A ciò si aggiungono i fattori di rischio comportamentali implicati nell’insorgenza delle patologie: fra gli adulti di 18-69 anni fumano abitualmente il 30% degli uomini e il 22% delle donne, e risultano ex fumatori il 22% degli uomini e il 13% fra le donne. Consumano alcool il 22% degli uomini e il 12% delle donne, e hanno problemi di obesità rispettivamente il 10% e e l’11%.
L’incrocio di questi dati ci restituisce al dimensione del problema delle persone a rischio complicazioni a causa del Covid, e spiega come mai in Italia ci sono state così tante vittime. Tante, ma inferiori a quello che – secondo queste stime – potrebbero essere. E ciò potrebbe anche essere interpretato in modo positivo.
Strategie possibili
Fermo restando l’esigenza di non sovraccaricare il Servizio Sanitario Nazionale, questi dati ci suggeriscono una lettura di quello che stiamo vivendo piuttosto precisa.
Quest’anno di esperienza ci conferma che il rischi più gravi li corrono persone che possiedono particolari fragilità, come sempre accade; ma anche che il contagio, per il resto della popolazione, non comporta particolari problemi.
Una possibile riflessione, che trova riscontro nel nuovo piano anti-covid varato dal governo potrebbe essere quella di rivolgere gli sforzi a questa fascia di popolazione (che è molto estesa), così da metterla in sicurezza:
Ma anche renderci conto che quello che stiamo vivendo non si sta rivelando come una minaccia per l’umanità, ma una prova di responsabilità e di solidarietà verso coloro che sono più esposti,
Perché la nostra perduta normalità fatta di 10mila morti collegate all’influenza stagionale del 2019 – tutte persone vulnerabili sul piano della salute, dell’età ed entrambe le due cose – non sia più considerata tale.
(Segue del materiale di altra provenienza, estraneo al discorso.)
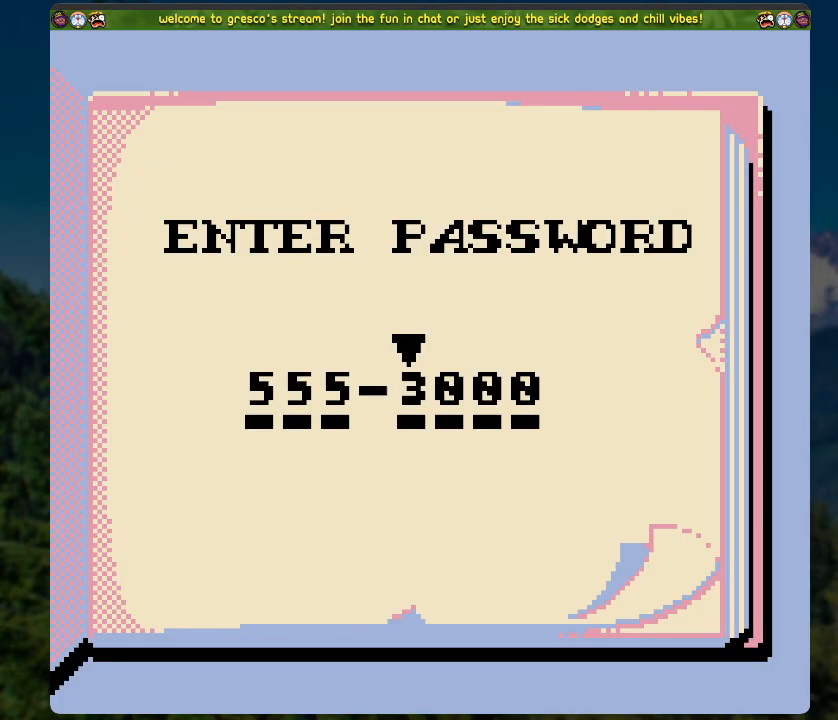
{"buttons": [], "left_stick": "center", "right_stick": "center", "events": [[17, "DPAD_UP", "up"], [268, "DPAD_UP", "down"], [335, "DPAD_UP", "up"]]}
E neppure gli 85mila decessi per le polveri sottili, e tante altre tragedie che potremmo evitare riconvertendo la nostra società a livelli sostenibili, sia in termini di produzione/consumo che di comportamento individuale.
Perché il rischio di ogni approccio emergenziale è che alla fine i rimedi tentati siano peggiori del male. E che i più fragili paghino comunque il conto più alto, vanificando parte degli sforzi compiuti dall’intera popolazione.